Activity list:
**a)** In the commentary on Parkland's finances, copy word for word the part that opens with the words containing "Dallas, TX –" and closes with "such as Parkland.".
**b)** According to the commentary on Parkland's finances, how much has the state legislature's cutback of the Children's Health Insurance Program cost Parkland?
**c)** Write the next part of the commentary on Parkland's finances, picking up after its last sentence.

Selected passage:

----------

By Lee Cullum, KERA 90.1 commentator

Dallas, TX – President Bush's guest-worker plan for immigrants has much to be said for it, but one thing cannot be overlooked. That is the burden it will impose on local hospitals unless Congress includes in this legislation funds to cover additional costs at facilities such as Parkland.

The problem is that Parkland already has a projected budget shortfall for the coming year of fifteen to twenty million dollars. These troubles flow in part from the state legislature cutting back the Children's health Insurance Program - called CHIP - which has cost Parkland $35 million, not to mention the federal mandate that residents can work only 80 hours a week, where before it was 120. This, no doubt, is better for the residents, and the patients, but it is a financial blow to Parkland.

As a result of all of this, Parkland CEO Ron Anderson has been forced to put on hold his hopes to construct a $460 million building to accommodate day surgery and a birthing center. Also in danger are the primary care clinics the hospital operates throughout the county. If they should be closed, or their services reduced, their patients would flock to the emergency rooms of Baylor, Methodist, Presbyterian and other hospitals, exacerbating the strain already felt in those quarters.

----------

Data provided:
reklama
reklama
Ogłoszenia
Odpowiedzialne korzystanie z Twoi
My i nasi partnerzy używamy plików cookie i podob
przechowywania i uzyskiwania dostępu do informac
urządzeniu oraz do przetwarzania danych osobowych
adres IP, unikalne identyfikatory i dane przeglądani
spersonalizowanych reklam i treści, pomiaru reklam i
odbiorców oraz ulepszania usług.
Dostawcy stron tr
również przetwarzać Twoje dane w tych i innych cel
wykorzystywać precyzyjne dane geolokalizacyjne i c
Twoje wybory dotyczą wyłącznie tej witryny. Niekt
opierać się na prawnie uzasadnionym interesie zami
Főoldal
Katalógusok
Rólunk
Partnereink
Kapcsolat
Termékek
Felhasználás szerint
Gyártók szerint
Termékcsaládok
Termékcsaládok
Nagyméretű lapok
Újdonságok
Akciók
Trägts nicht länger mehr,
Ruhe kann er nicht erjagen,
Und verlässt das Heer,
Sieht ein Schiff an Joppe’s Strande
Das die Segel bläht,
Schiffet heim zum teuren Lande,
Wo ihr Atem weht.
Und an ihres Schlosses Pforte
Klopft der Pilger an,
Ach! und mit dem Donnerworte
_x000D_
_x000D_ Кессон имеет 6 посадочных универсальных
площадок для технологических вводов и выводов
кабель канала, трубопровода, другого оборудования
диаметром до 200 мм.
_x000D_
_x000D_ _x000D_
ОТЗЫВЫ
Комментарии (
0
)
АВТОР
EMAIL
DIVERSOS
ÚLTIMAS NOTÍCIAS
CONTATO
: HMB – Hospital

----------

Results for the exercise:
**a)**
Dallas, TX – President Bush's guest-worker plan for immigrants has much to be said for it, but one thing cannot be overlooked. That is the burden it will impose on local hospitals unless Congress includes in this legislation funds to cover additional costs at facilities such as Parkland.

**b)** $35 million.

**c)**
It cannot be overlooked that whatever happens at Parkland is felt by other hospitals across the region. Sick people just don't go away. They go other places for help. Somehow the bill must be paid. If it isn't the taxpayers who fund the care of the indigent, it will be patients at other institutions in the area.

The stress at Parkland has put Ron Anderson at odds with some of his board members who resist his zeal for serving the poor and insist on reductions that he deplores. He is also on a collision course with County Commissioner Jim Jackson, who has taken up where longtime County Judge from years ago Lew Sterrett left off, calling for cuts at the public facility, undermining Southwestern Medical School, which relies on Parkland as its teaching hospital. Less care for the indigent means doctors at Southwestern are forced to do less than their best. Everybody loses.

The Commissioners Court is planning a study of the situation but that may come too late to avert the coming crisis. Before long, Parkland may have no choice but to ration health care, and that is neither fair nor acceptable to Americans for any of their citizens.

Those who oppose Ron Anderson are in danger of using this battle to obscure for themselves the real issue: there is no getting away from the need for a tax increase in the hospital district. Republican commissioners will not like it. John Wiley Pricem, the lone Democrat, may or may not support it. But it is the only way to salvage medical care for the poor in this county. Maybe Congress will see the necessity of funding health care for guest workers, but that will not save Parkland from its current distress. Rescue will have to come from the taxpayers of Dallas.